The stress of divorce easily affects everyone in your family, including your little ones. Healthline explains that toddlers are only just beginning to understand abstract concepts. They are learning their place within the world. Toddlers rely on you and your spouse for stability. If they sense stress in you, they may perceive the world as a stressful place.
All kids react differently to their parents splitting up, but when helping your kids cope, you have to keep their ages in mind.
How does your toddler feel?
Your child may feel scared. If he or she witnesses you and your spouse arguing, it shakes up the stability of the household. Your divorce is a situation where your preschooler has no control over the outcome. This can cause toddlers to feel out of control, vulnerable and ready to take the blame for the split.
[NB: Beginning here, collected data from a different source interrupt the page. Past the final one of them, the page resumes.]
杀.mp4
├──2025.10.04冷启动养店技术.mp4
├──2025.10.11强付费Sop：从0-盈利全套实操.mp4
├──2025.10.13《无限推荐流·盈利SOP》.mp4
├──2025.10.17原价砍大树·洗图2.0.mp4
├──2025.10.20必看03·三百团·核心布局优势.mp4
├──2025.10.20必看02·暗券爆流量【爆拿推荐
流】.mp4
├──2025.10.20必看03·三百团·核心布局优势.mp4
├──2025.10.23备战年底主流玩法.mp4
Your toddler may feel as though you chose to break up due to his or her behavior. Children have a lot of confusing, scary feelings to sort through.
What does your toddler need from you?
Foremost, your child needs you to understand how he or she feels. Be reassuring about the divorce and your child’s importance in your lives. Try to keep a routine in place. Routine helps children feel stable and secure. Be careful not to fight in front of children or insult your ex. When you fight, it adds to the stressful situation. Likewise, it may force your kid to try to pick sides.
Be aware of your child’s moods and any changes in behavior. They may begin to improve as stability returns to the household.